My position is: Physical laws are computable/simulatable. The operation of our brains is explained by physical laws (only-- I assume). Thus, object classification, language processing, reasoning, human-like decisionmaking/conscious thought or any other "feature" that our brains are capable of must be achievable via computation as well (and this seems validated by all the partial success we've seen already-- why would human-level object classification be possible on a machine, but not human-level decisionmaking?).
Again: If you want human cognition to be non-replicable on paper, by algorithm or in silicon, you need to have some kernel of "magic" somewhere in our brains, that influences/directs our thoughts and that can not be simulated itself. Or our whole "thinking" has to happen completely outside of our brain, and be magically linked with it. There is zero evidence in favor of either of those hypotheses, and plenty of indicators against it. Where would you expect that kernel to hide, and why would you assume that such a thing exists?
From another angle: I expect the whole operation of our mind/brain to be reducible to physics in the exact same way that chemistry (or in turn biology) can be reduced to physics (which admittedly does not mean that that is a good approach to describe or understand it, but that's irrelevant).
I'm not a philosopher, but Eliminativism/Daniel Dennett seem to describe my view well enough.
If I say "qualia" (or "subjective experience") is how your brain reacts to some stimulus, then where exactly is your problem with that view?
> if mind is matter, and color doesn't exist in matter, then how can it exist in mind
"color" perception is just your brains response to a visual stimulus, and it makes a bunch of sense to me that this response seems similar/comparable between similarly trained/wired individuals. It is still unclear to me what your objection to that view is.
All the individual assumptions basically come down to that same point in my view.
1) Human intelligence is entirely explicable in evolutionary terms
What would even be the alternative here? Evolution plots out a clear progression from something multi-cellular (obviously non-intelligent) to us.
So either you need some magical mechanism that inserted "intelligence" at some point in our species recent evolutionary past, or an even wilder conspiracy theory (e.g. "some creator built us + current fauna exactly, and just made it look like evolution").
2) Intelligence strictly biological
Again, this is simply not an option if you stick to materialism in my view. you would need to assume some kind of bio-exclusive magic for this to work.
3) Silicon is somehow intrinsically bound up with computation
I don't understand what you mean by this.
> It can't even explain color
Perceiving color is just how someones brain reacts to a stimulus? Why are you unhappy with that?
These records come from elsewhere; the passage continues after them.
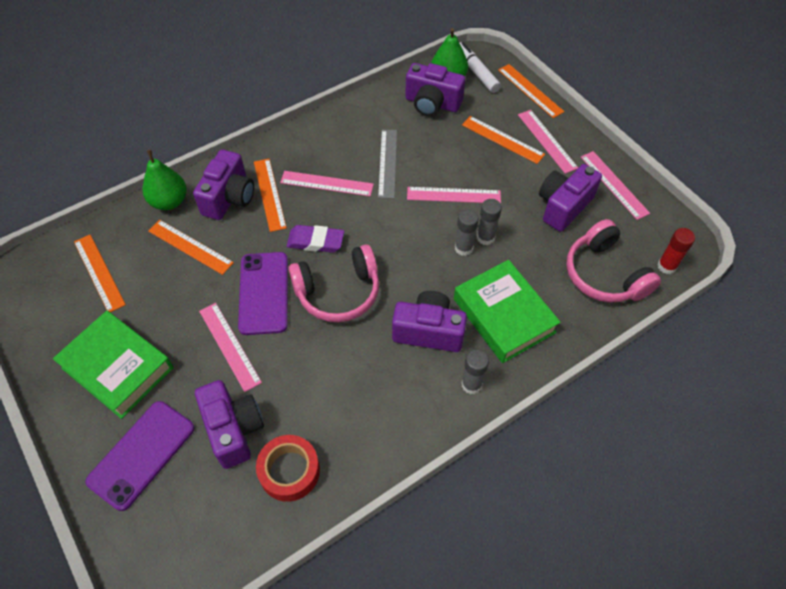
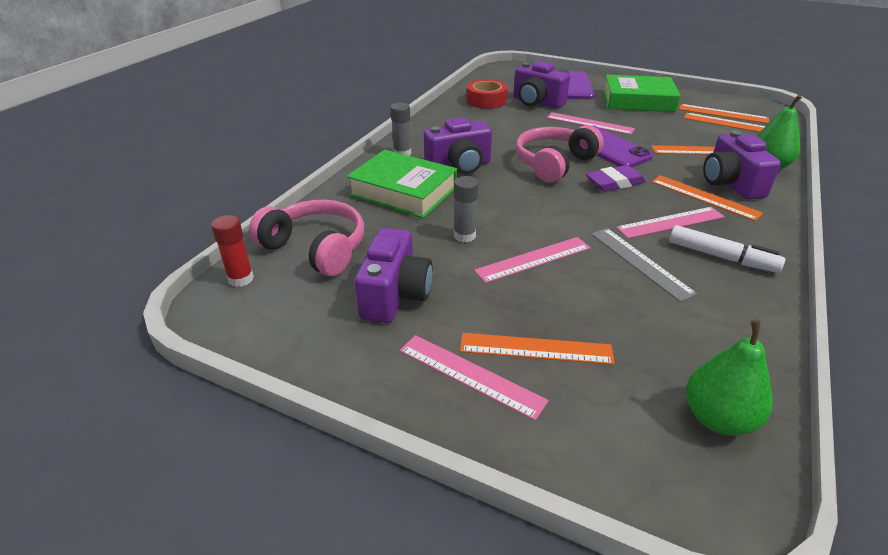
camera: 150 degrees right, 20 degrees down
(432, 103) = (686, 360): purple camera -> none
(463, 248) = (479, 221): grey glue stick -> none
(476, 72) = (693, 460): white marker -> white marker (721, 257)
(530, 90) = (567, 465): orange ruler -> orange ruler (723, 114)
(614, 184) = (336, 349): pink ruler -> none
What would you need from a satisfactory explanation?
I simply see no indicator against this flavor of materialism, and everything we've learned about our brains so far points in favor.
Thinking, for us, results in and requires brain activity, and physically messing with our brains operation very clearly influences the whole spectrum of our cognitive capabilities, from the ability to perceive pain, color, motion, speech to consciousness itself.
If there was a link to something metaphysical in every persons brain, then I would expect at least some favorable indication before entertaining that notion, and I see none (or some plausible mechanism at the very least).